While lack of prejudice may be a relevant consideration in the
determination of whether a plaintiff exercised reasonable diligence, it
is but one factor in the analysis. Kreykes, 697 N.E.2d at 1021. Here, the
lack of prejudice to Pavilion is scarcely sufficient to overcome Voogd's
failure to make any efforts to serve Pavilion for well over a year.
Finally, Voogd argues that her disorder "affected her ability to follow
through on the tasks necessary to assure that Defendant was properly
served." (Pl. Resp. to Def. Mot. To Dismiss, at 7-8.) However, Voogd's
own affidavit demonstrates that her disorder had nothing to do with her failure to serve Pavilion. Voogd states, "I did not realize
that I had to take further steps to have the Sheriff serve the Defendant
New Choice Program / Pavilion Foundation. I had no knowledge that I would
have to find the Defendants' registered agent or have the Defendant
served by the Sheriff in Champaign, Illinois." (Voogd Aff, ¶ 4.) If
Voogd did not know that she was required to serve Pavilion, then her
disorder is irrelevant. It could not have played a role in preventing her
from accomplishing a task she was not aware she was required to perform.

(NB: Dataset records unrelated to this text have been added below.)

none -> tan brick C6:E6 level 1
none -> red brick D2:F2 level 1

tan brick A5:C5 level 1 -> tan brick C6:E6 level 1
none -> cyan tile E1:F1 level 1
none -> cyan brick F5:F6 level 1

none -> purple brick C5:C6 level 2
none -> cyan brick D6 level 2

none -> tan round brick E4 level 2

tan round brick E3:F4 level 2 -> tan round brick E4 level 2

Voogd is correct that the determination of whether a plaintiff has
exercised reasonable diligence is a fact-intensive inquiry suited to
balancing, not one in which there is a bright line. (Pl. Resp. to Def.
Mot. To Dismiss, at 7.) Here, however, one side of the scale is empty.

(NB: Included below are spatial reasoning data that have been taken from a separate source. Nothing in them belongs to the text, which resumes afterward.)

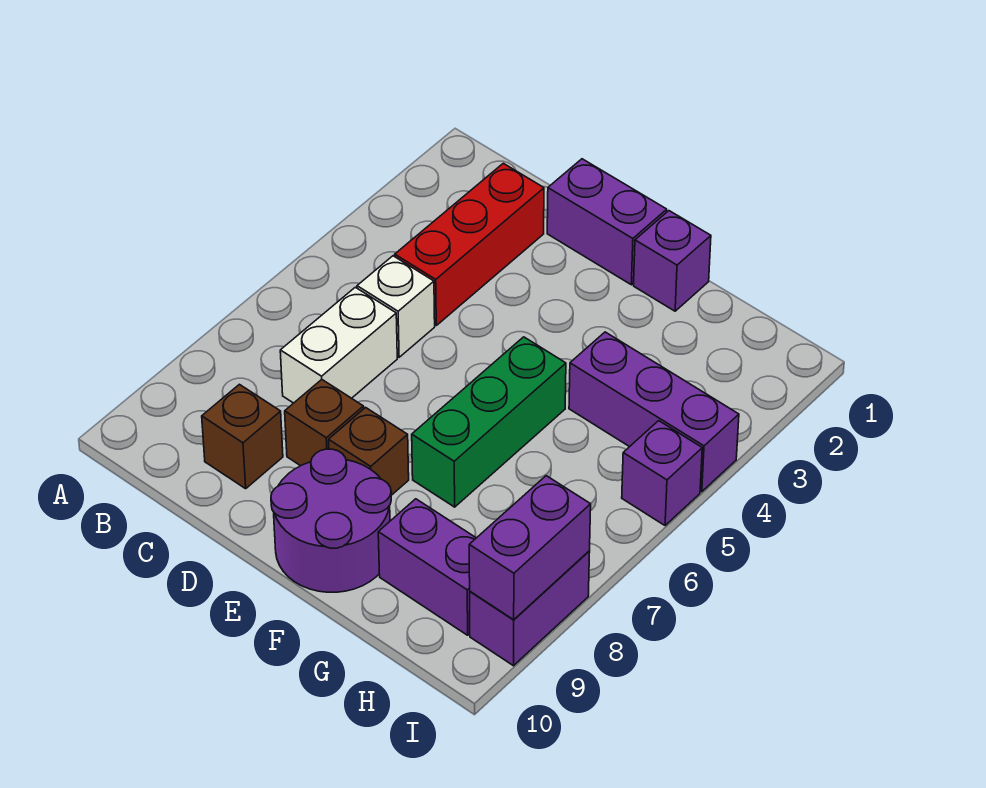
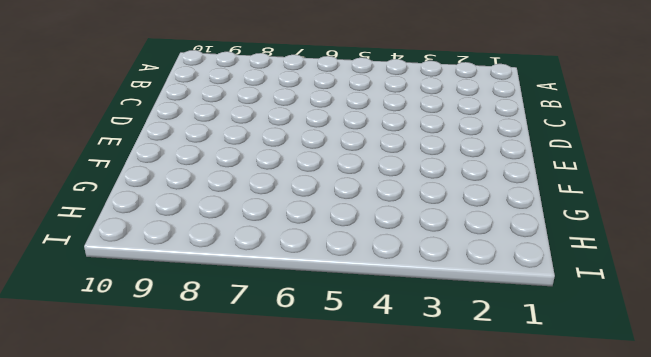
none -> red brick C2:C4 level 1
none -> white brick C5 level 1
none -> white brick C6:C7 level 1

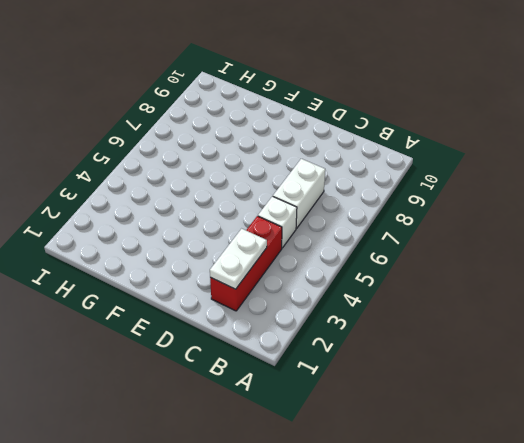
white plate C2:C3 level 2 -> none
none -> brown brick C9 level 1
none -> purple brick D1:E1 level 1
none -> brown brick D8 level 1

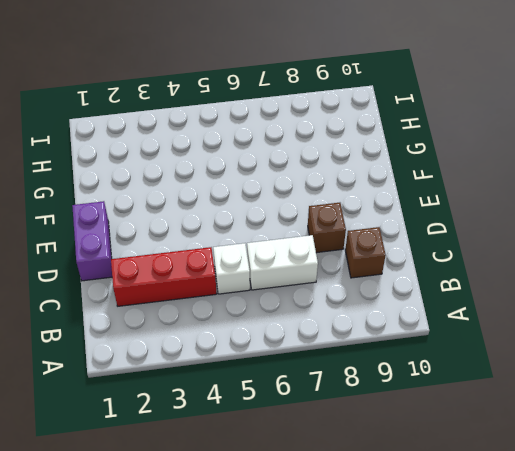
none -> brown brick E8 level 1
none -> purple round brick E9:F10 level 1
none -> purple brick F1 level 1

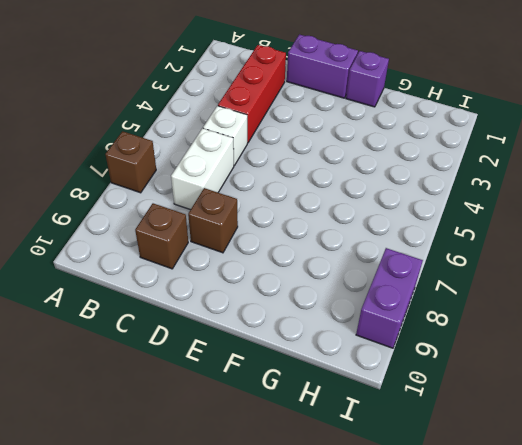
brown brick A7 level 1 -> brown brick E8 level 1
none -> purple round brick E9:F10 level 1
none -> green brick F5:F7 level 1
none -> purple brick G4:I4 level 1

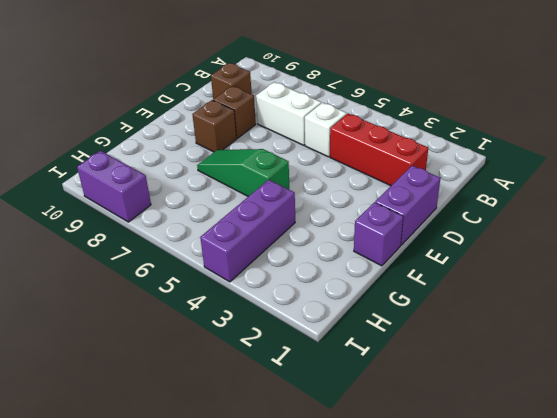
green slope F5:F7 level 1 top 5 -> green brick F5:F7 level 1
none -> purple round brick E9:F10 level 1
none -> purple brick G9:H9 level 1
none -> purple brick I5 level 1

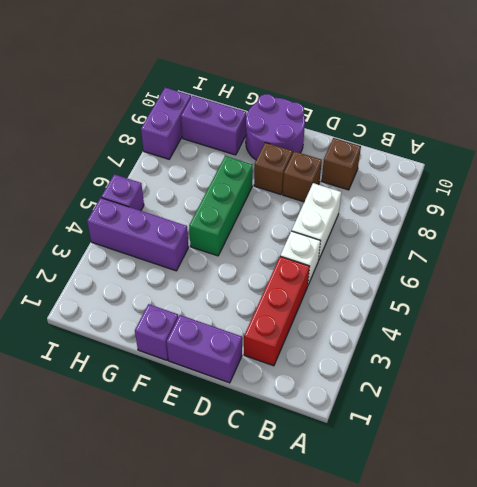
none -> purple brick I8:I9 level 2

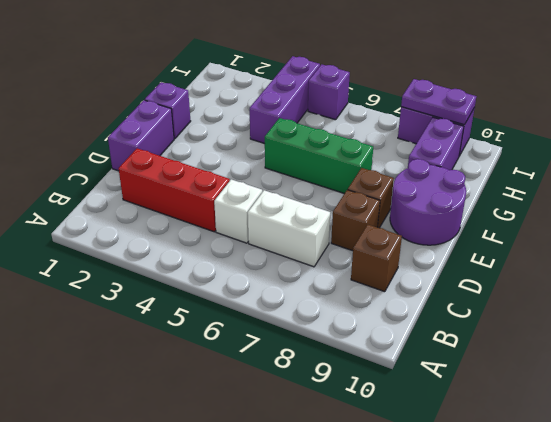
purple plate I8:I9 level 2 -> purple brick I8:I9 level 2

Voogd failed to take any efforts to serve Pavilion for over a year. Her
only excuse is that she was not aware of the applicable rules, an
irrelevant consideration under Illinois law. Thus, the court holds that
she failed to exercise reasonable diligence.
Because Voogd failed to exercise reasonable diligence, Rule 103(b)
provides that the action "may be dismissed without prejudice, with the
right to refile if the statute of limitation has not run." The ADA
incorporates Title VII's statute of limitations. 42 U.S.C. § 12117;
Kennedy v. Chemical Waste Mgmt., Inc., 79 F.3d 49, 50 (7th Cir. 1996).
Thus, an ADA plaintiff has ninety days from the receipt of the right to
sue letter from the EEOC to file suit. 42 U.S.C. § 2000e-5(f)(1). Voogd
received her right to sue letter on March 21, 2002. The statute of
limitations period expired on June 19, 2002. However, the 90-day limit on filing suit after receipt of the right to
sue letter is subject to equitable tolling in appropriate
circumstances.*fn2 For equitable tolling to apply, a plaintiff must show
(1) excusable ignorance of or non-compliance with the limitations
period, with no prejudice to defendant, or (2) affirmative misconduct of
defendant that lulled the plaintiff into inaction. Payne v. Cook County
Hospital, 719 F. Supp. 730, 732 (N.D. Ill., 1989). Voogd argues that the
first consideration entitles her to equitable tolling of the statute of
limitations. However, Voogd was not ignorant of the limitations period;
she filed her complaint in state court within ninety days of receiving
her right to sue letter from the EEOC. Rather, she was ignorant of the
requirement that she serve her complaint on Pavilion. As explained
above, ignorance of this requirement is not "excusable" under Illinois
law. Steinbrecher, 759 N.E.2d at 518; see also Harvey, 453 N.E.2d at
823. Thus, Voogd is not entitled to equitable tolling of the ADA's
statute of limitations.
For the reasons stated above, Pavilion's motion to dismiss is granted
[#11]. Case is dismissed with prejudice.